**Records shown:**
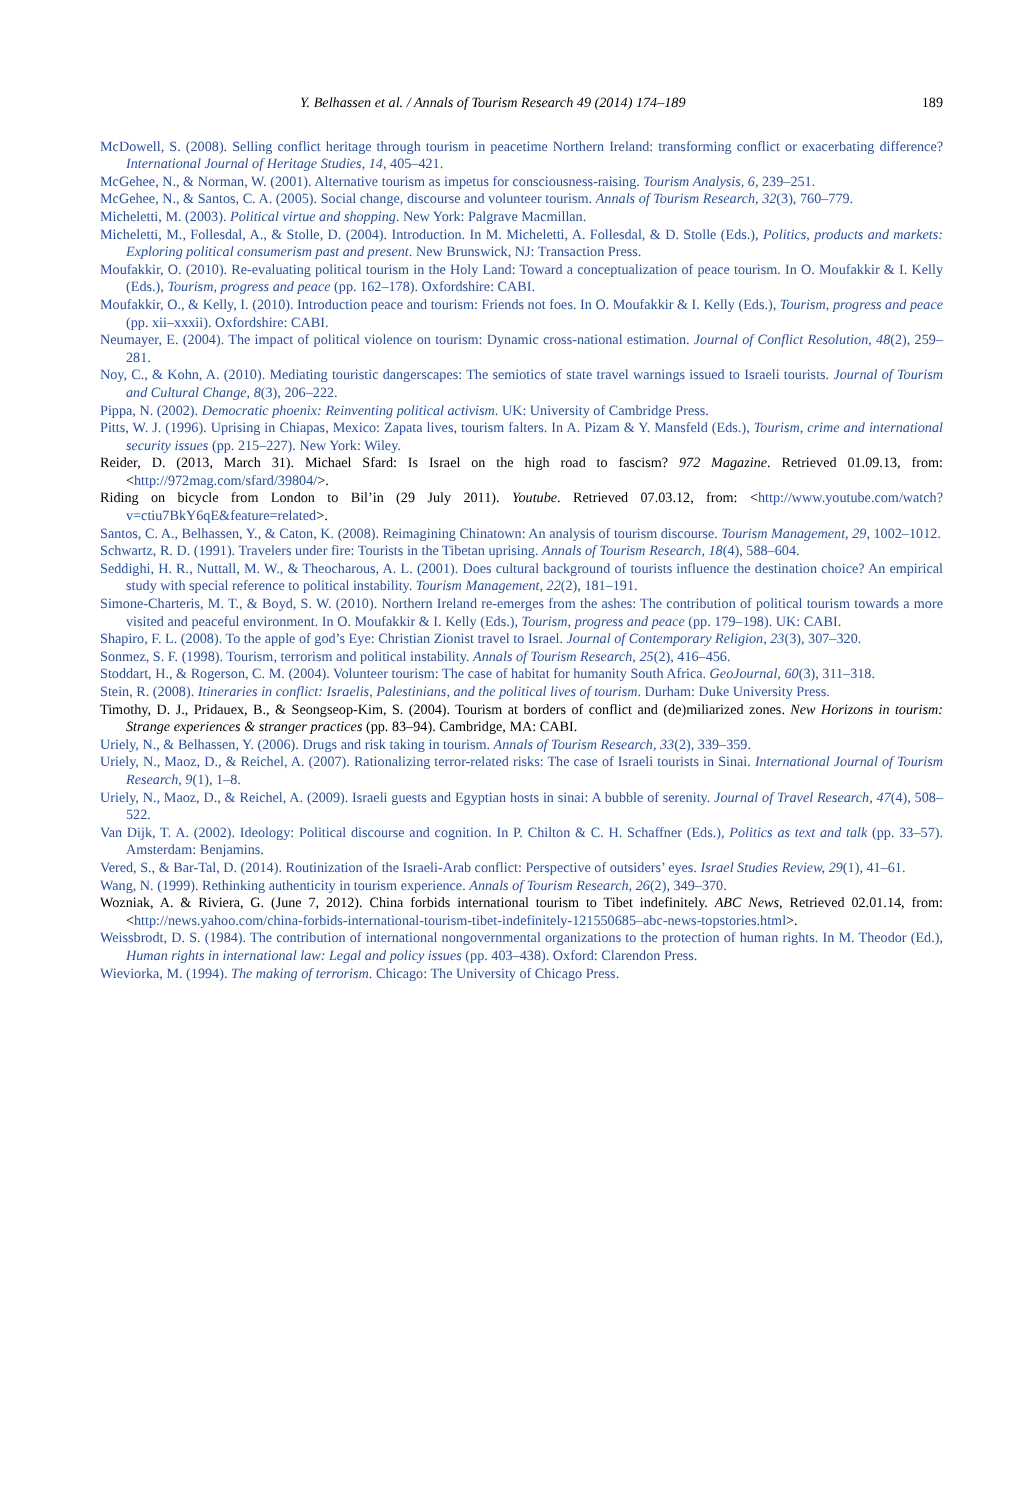Y. Belhassen et al. / Annals of Tourism Research 49 (2014) 174–189 189
McDowell, S. (2008). Selling conflict heritage through tourism in peacetime Northern Ireland: transforming conflict or exacerbating difference? International Journal of Heritage Studies, 14, 405–421.
McGehee, N., & Norman, W. (2001). Alternative tourism as impetus for consciousness-raising. Tourism Analysis, 6, 239–251.
McGehee, N., & Santos, C. A. (2005). Social change, discourse and volunteer tourism. Annals of Tourism Research, 32(3), 760–779.
Micheletti, M. (2003). Political virtue and shopping. New York: Palgrave Macmillan.
Micheletti, M., Follesdal, A., & Stolle, D. (2004). Introduction. In M. Micheletti, A. Follesdal, & D. Stolle (Eds.), Politics, products and markets: Exploring political consumerism past and present. New Brunswick, NJ: Transaction Press.
Moufakkir, O. (2010). Re-evaluating political tourism in the Holy Land: Toward a conceptualization of peace tourism. In O. Moufakkir & I. Kelly (Eds.), Tourism, progress and peace (pp. 162–178). Oxfordshire: CABI.
Moufakkir, O., & Kelly, I. (2010). Introduction peace and tourism: Friends not foes. In O. Moufakkir & I. Kelly (Eds.), Tourism, progress and peace (pp. xii–xxxii). Oxfordshire: CABI.
Neumayer, E. (2004). The impact of political violence on tourism: Dynamic cross-national estimation. Journal of Conflict Resolution, 48(2), 259–281.
Noy, C., & Kohn, A. (2010). Mediating touristic dangerscapes: The semiotics of state travel warnings issued to Israeli tourists. Journal of Tourism and Cultural Change, 8(3), 206–222.
Pippa, N. (2002). Democratic phoenix: Reinventing political activism. UK: University of Cambridge Press.
Pitts, W. J. (1996). Uprising in Chiapas, Mexico: Zapata lives, tourism falters. In A. Pizam & Y. Mansfeld (Eds.), Tourism, crime and international security issues (pp. 215–227). New York: Wiley.
Reider, D. (2013, March 31). Michael Sfard: Is Israel on the high road to fascism? 972 Magazine. Retrieved 01.09.13, from: <http://972mag.com/sfard/39804/>.
Riding on bicycle from London to Bil’in (29 July 2011). Youtube. Retrieved 07.03.12, from: <http://www.youtube.com/watch?v=ctiu7BkY6qE&feature=related>.
Santos, C. A., Belhassen, Y., & Caton, K. (2008). Reimagining Chinatown: An analysis of tourism discourse. Tourism Management, 29, 1002–1012.
Schwartz, R. D. (1991). Travelers under fire: Tourists in the Tibetan uprising. Annals of Tourism Research, 18(4), 588–604.
Seddighi, H. R., Nuttall, M. W., & Theocharous, A. L. (2001). Does cultural background of tourists influence the destination choice? An empirical study with special reference to political instability. Tourism Management, 22(2), 181–191.
Simone-Charteris, M. T., & Boyd, S. W. (2010). Northern Ireland re-emerges from the ashes: The contribution of political tourism towards a more visited and peaceful environment. In O. Moufakkir & I. Kelly (Eds.), Tourism, progress and peace (pp. 179–198). UK: CABI.
Shapiro, F. L. (2008). To the apple of god’s Eye: Christian Zionist travel to Israel. Journal of Contemporary Religion, 23(3), 307–320.
Sonmez, S. F. (1998). Tourism, terrorism and political instability. Annals of Tourism Research, 25(2), 416–456.
Stoddart, H., & Rogerson, C. M. (2004). Volunteer tourism: The case of habitat for humanity South Africa. GeoJournal, 60(3), 311–318.
Stein, R. (2008). Itineraries in conflict: Israelis, Palestinians, and the political lives of tourism. Durham: Duke University Press.
Timothy, D. J., Pridauex, B., & Seongseop-Kim, S. (2004). Tourism at borders of conflict and (de)miliarized zones. New Horizons in tourism: Strange experiences & stranger practices (pp. 83–94). Cambridge, MA: CABI.
Uriely, N., & Belhassen, Y. (2006). Drugs and risk taking in tourism. Annals of Tourism Research, 33(2), 339–359.
Uriely, N., Maoz, D., & Reichel, A. (2007). Rationalizing terror-related risks: The case of Israeli tourists in Sinai. International Journal of Tourism Research, 9(1), 1–8.
Uriely, N., Maoz, D., & Reichel, A. (2009). Israeli guests and Egyptian hosts in sinai: A bubble of serenity. Journal of Travel Research, 47(4), 508–522.
Van Dijk, T. A. (2002). Ideology: Political discourse and cognition. In P. Chilton & C. H. Schaffner (Eds.), Politics as text and talk (pp. 33–57). Amsterdam: Benjamins.
Vered, S., & Bar-Tal, D. (2014). Routinization of the Israeli-Arab conflict: Perspective of outsiders’ eyes. Israel Studies Review, 29(1), 41–61.
Wang, N. (1999). Rethinking authenticity in tourism experience. Annals of Tourism Research, 26(2), 349–370.
Wozniak, A. & Riviera, G. (June 7, 2012). China forbids international tourism to Tibet indefinitely. ABC News, Retrieved 02.01.14, from: <http://news.yahoo.com/china-forbids-international-tourism-tibet-indefinitely-121550685–abc-news-topstories.html>.
Weissbrodt, D. S. (1984). The contribution of international nongovernmental organizations to the protection of human rights. In M. Theodor (Ed.), Human rights in international law: Legal and policy issues (pp. 403–438). Oxford: Clarendon Press.
Wieviorka, M. (1994). The making of terrorism. Chicago: The University of Chicago Press.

**Work to complete:** Only the lines from the one containing "Wozniak, A. &" to the end of the listing belong in the output, each reproduced exactly.

**Answer section:**
Wozniak, A. & Riviera, G. (June 7, 2012). China forbids international tourism to Tibet indefinitely. ABC News, Retrieved 02.01.14, from: <http://news.yahoo.com/china-forbids-international-tourism-tibet-indefinitely-121550685–abc-news-topstories.html>.
Weissbrodt, D. S. (1984). The contribution of international nongovernmental organizations to the protection of human rights. In M. Theodor (Ed.), Human rights in international law: Legal and policy issues (pp. 403–438). Oxford: Clarendon Press.
Wieviorka, M. (1994). The making of terrorism. Chicago: The University of Chicago Press.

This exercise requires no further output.